Si un intelectual evita como a la peste el análisis de los conflictos reales, lo más probable es que evite el mismo entrar en conflicto con otros intelectuales. Y efectivamente, la cuarta y quizás la más decisiva condición del pensar político es la actitud polémica. Sin polémica, efectivamente, no hay política. La polémica es guerra gramatical, y por lo mismo es el agua y la sal de la política. No obstante, lo menos que se observa en la producción intelectual latinoamericana es polémica. Casi nunca un autor critica intelectualmente a otro. En casi todas las revistas de ciencias sociales latinoamericanas encontramos artículos interesantes, inteligentes y eruditos. La producción intelectual es, además, muy abundante. Pero en términos generales se trata de artículos o ensayos paralelos, sin ninguna comunicación interdiscursiva. Y eso es grave.
El antagonismo es condición de pensamiento, y pensar significa entrar en conflicto, ya sea con uno mismo o con los demás, o dicho así: cada afirmación se encuentra internamente articulada con una negación. El pensamiento es siempre crítico. Y el diálogo, en la medida que busca acuerdo entre dos interlocutores, necesita del desacuerdo, pues si no no hay diálogo, sino monólogos paralelos. Pues bien, la inmensa mayoría de las revistas de ciencias sociales latinoamericanas está construida sobre la base de monólogos paralelos entre voces que no se interfieren ni interrumpen.
Ante la ausencia de polémica, suele darse el caso de que cuando el enfrentamiento entre dos posiciones es inevitable, los argumentos son reemplazados por la descalificación personal, por la invectiva e incluso por el insulto. Y en ese punto escribo con conocimiento de causa.
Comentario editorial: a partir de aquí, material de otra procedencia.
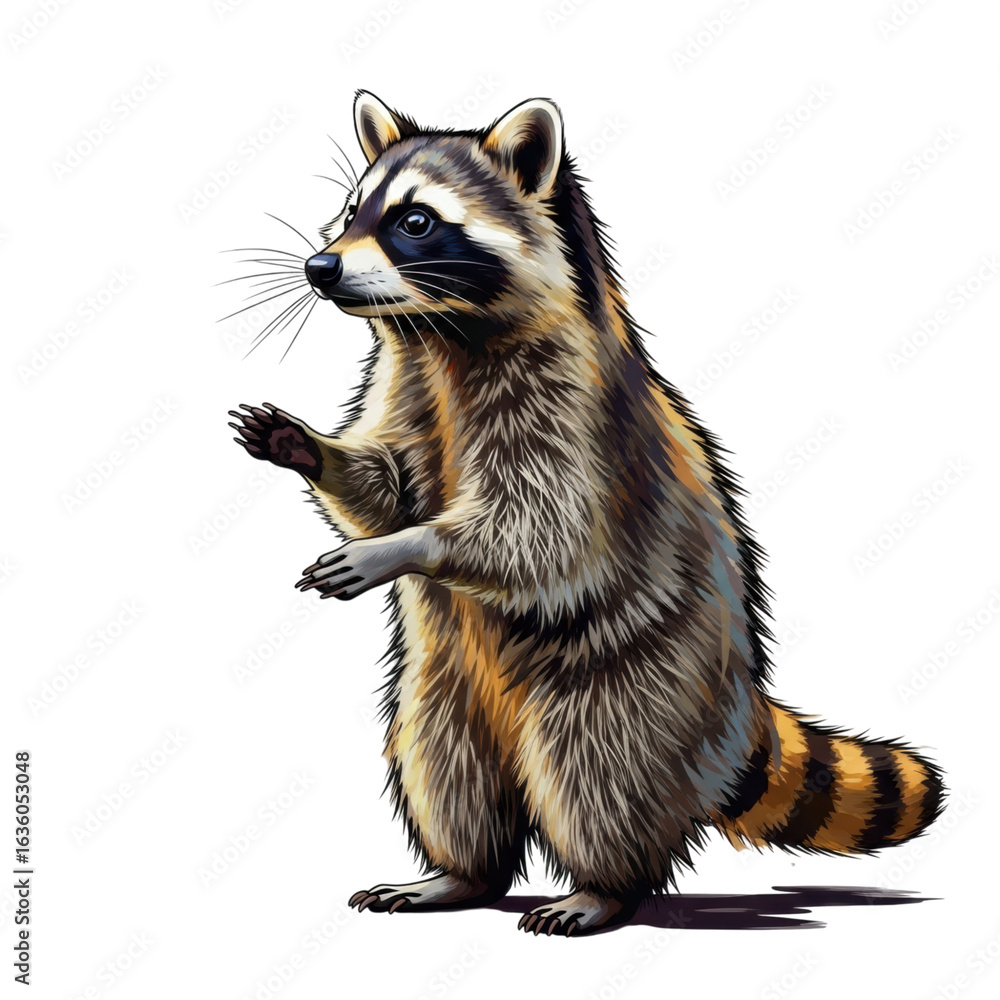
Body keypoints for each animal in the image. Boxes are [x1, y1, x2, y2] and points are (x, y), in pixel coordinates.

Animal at [229, 92, 945, 936]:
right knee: (444, 766)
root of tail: (739, 708)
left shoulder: (576, 419)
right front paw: (313, 450)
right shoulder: (403, 389)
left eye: (415, 222)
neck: (441, 333)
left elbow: (541, 533)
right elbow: (382, 485)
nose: (320, 266)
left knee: (598, 777)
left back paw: (604, 886)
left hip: (635, 681)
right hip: (438, 686)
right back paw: (459, 874)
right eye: (349, 212)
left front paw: (408, 547)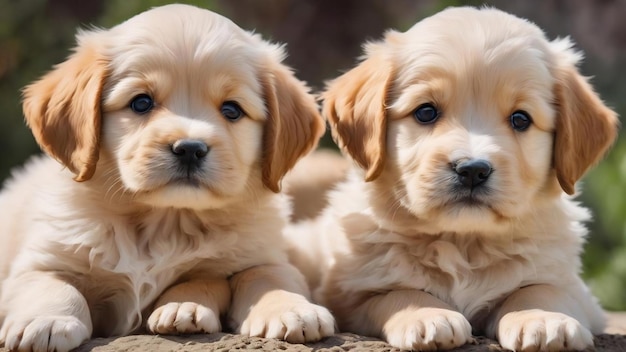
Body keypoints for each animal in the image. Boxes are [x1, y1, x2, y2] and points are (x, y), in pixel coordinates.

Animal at [0, 3, 336, 352]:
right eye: (141, 103)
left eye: (232, 110)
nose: (190, 149)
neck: (166, 221)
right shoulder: (42, 258)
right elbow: (50, 285)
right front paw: (46, 321)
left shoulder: (265, 254)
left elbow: (266, 277)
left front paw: (291, 310)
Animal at [290, 6, 616, 352]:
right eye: (425, 112)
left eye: (520, 119)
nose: (472, 170)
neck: (464, 243)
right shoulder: (350, 293)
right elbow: (398, 292)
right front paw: (429, 316)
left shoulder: (576, 291)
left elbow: (538, 289)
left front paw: (542, 319)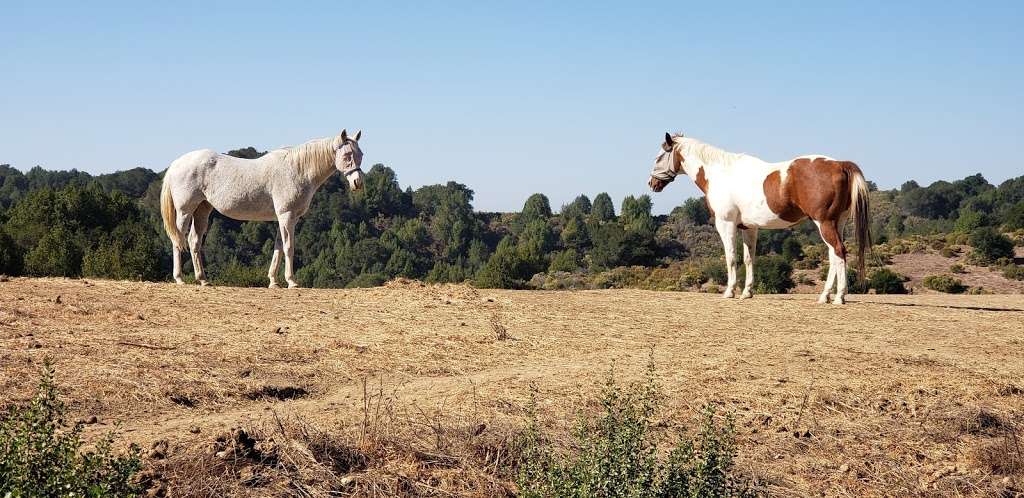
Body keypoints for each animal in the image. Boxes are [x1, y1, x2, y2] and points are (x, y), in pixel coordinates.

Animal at [157, 129, 366, 286]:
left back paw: (203, 280)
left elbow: (278, 247)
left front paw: (273, 281)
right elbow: (289, 247)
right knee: (178, 239)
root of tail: (176, 164)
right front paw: (291, 281)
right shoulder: (287, 216)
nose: (357, 183)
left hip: (202, 210)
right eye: (347, 155)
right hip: (185, 211)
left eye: (361, 155)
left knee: (193, 241)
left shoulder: (285, 218)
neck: (297, 170)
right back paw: (179, 278)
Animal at [651, 132, 868, 303]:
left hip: (824, 223)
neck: (721, 173)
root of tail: (839, 165)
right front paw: (747, 292)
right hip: (837, 223)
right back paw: (825, 296)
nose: (652, 183)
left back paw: (839, 297)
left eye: (660, 156)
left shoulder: (726, 224)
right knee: (834, 255)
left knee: (838, 252)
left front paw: (730, 291)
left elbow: (731, 257)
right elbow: (749, 259)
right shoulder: (749, 228)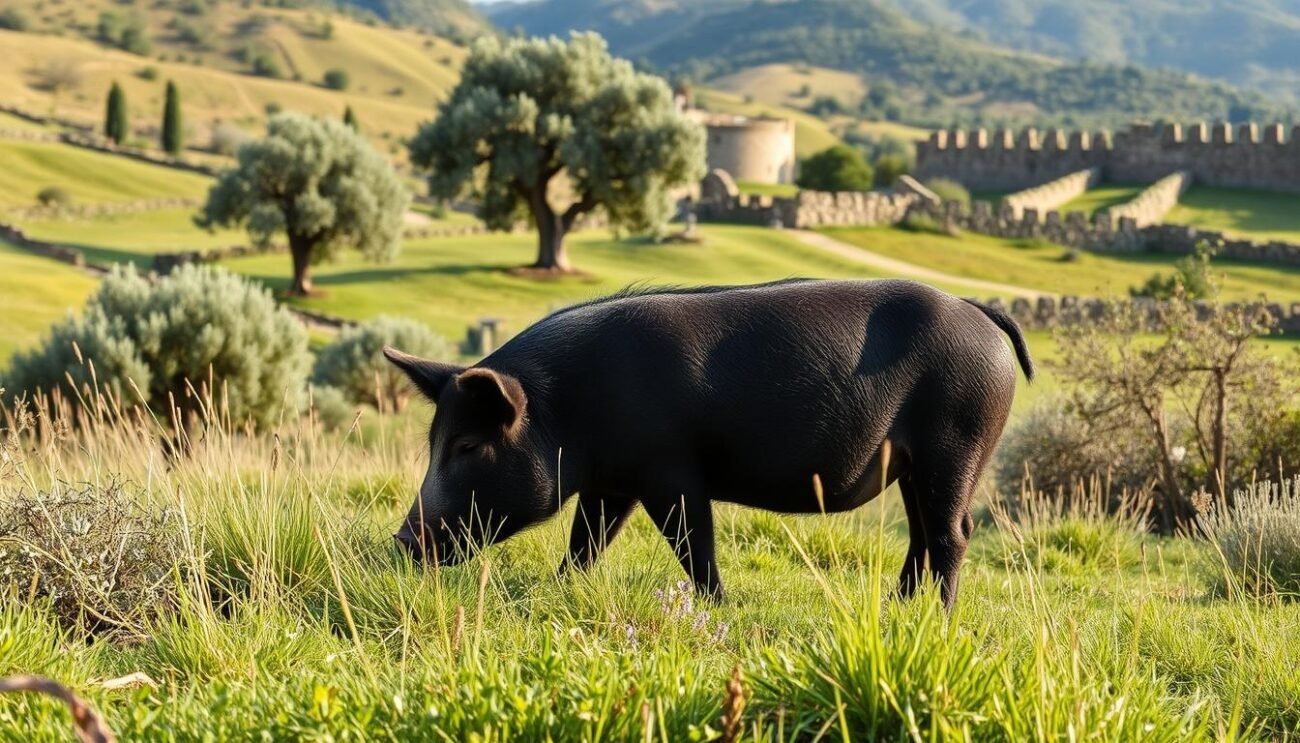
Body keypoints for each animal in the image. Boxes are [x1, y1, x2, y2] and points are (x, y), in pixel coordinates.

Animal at [384, 277, 1034, 610]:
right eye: (434, 440)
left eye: (469, 446)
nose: (402, 542)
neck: (567, 408)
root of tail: (980, 314)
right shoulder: (610, 482)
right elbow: (586, 542)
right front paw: (558, 588)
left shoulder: (670, 471)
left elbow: (693, 542)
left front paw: (717, 607)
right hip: (916, 465)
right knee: (922, 533)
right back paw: (898, 608)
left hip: (959, 438)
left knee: (952, 532)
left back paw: (936, 617)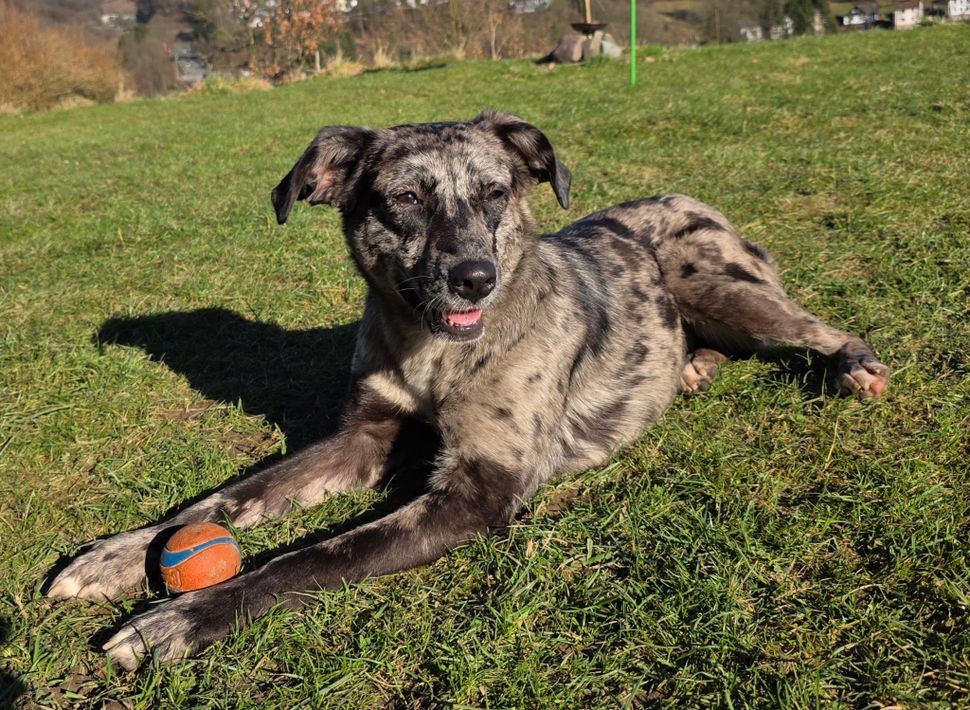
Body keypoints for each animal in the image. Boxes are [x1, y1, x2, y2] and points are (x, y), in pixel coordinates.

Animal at [47, 111, 889, 669]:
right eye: (405, 199)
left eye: (495, 193)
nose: (473, 277)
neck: (434, 354)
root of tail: (691, 198)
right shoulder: (360, 438)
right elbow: (223, 501)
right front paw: (119, 554)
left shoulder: (480, 489)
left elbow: (312, 557)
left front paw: (183, 616)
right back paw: (693, 367)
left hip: (712, 280)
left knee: (813, 327)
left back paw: (852, 364)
El problema mayor de la ausencia de polémica es que sin polémica ninguna nación (o «sociedad», como dicen algunos) puede pensarse a sí misma.
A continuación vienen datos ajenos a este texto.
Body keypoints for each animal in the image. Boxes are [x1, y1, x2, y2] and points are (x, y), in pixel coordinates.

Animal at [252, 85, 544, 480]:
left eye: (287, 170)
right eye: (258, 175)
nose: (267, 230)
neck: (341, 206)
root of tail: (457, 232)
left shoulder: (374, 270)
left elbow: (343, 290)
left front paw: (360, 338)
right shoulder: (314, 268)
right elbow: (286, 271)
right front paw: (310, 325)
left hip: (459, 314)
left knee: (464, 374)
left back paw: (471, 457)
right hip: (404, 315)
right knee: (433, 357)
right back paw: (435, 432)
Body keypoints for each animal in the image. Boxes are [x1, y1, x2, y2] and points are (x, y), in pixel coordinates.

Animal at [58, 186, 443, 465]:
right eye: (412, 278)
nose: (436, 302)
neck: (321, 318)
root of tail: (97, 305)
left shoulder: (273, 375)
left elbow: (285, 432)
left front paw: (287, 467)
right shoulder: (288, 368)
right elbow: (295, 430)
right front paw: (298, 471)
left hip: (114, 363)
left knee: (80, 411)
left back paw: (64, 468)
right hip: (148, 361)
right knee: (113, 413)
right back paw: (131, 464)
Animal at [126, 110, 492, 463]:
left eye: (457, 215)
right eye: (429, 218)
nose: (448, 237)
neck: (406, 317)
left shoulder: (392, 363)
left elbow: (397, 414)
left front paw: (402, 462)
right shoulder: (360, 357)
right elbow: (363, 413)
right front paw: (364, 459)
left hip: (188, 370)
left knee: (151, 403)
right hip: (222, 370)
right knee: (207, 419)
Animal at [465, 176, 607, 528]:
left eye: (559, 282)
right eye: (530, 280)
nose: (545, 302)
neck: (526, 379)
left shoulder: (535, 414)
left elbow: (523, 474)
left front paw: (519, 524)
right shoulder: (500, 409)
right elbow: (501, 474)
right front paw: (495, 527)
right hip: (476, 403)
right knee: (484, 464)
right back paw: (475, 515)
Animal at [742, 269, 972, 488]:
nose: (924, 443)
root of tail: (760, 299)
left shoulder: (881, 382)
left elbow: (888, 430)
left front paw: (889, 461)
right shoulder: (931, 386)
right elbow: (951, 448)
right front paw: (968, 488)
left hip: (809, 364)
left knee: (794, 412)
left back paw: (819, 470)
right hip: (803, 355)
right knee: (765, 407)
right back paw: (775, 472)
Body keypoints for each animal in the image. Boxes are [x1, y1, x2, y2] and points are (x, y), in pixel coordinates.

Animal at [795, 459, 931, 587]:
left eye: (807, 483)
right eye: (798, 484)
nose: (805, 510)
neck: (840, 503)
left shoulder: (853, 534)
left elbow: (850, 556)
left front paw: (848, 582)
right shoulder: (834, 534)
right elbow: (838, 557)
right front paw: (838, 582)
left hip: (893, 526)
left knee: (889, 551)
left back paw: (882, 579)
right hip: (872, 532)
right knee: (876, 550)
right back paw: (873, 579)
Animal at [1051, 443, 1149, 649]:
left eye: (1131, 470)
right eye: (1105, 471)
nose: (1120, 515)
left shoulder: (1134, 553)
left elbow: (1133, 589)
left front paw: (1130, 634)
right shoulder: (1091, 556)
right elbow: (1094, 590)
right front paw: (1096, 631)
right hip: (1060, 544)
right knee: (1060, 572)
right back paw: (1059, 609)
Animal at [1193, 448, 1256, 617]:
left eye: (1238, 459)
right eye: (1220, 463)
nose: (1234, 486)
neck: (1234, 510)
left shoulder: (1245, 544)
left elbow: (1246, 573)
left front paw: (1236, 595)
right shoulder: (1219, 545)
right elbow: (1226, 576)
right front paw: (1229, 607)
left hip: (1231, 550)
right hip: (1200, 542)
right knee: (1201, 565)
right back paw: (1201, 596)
Las ideas sin discurso no tienen curso. Existen, pero atomizadas, desarticuladas unas de otras, y eso lleva inevitablemente a cierta disociación que se refleja inevitablemente en la producción intelectual. Sin el «otro» que disiente es imposible corregirse a sí mismo. Sin la presencia de ese «otro» se construyen fantasías que, si las personas que las representan tienen algún poder –y muchas veces lo tienen– terminan por imponerse en institutos y universidades del mismo modo que en el pasado eran impuestos los dogmas de «la verdadera religión».
Naturalmente, podrá decírseme que la que estoy describiendo no es sólo una condición latinoamericana, y que es posible encontrar semejante miseria intelectual también dentro de las más linajudas universidades norteamericanas y europeas. Acepto ese argumento. Pero también hay que convenir en que la frase que dice «mal de muchos, consuelo de tontos» tiene mucho de verdad.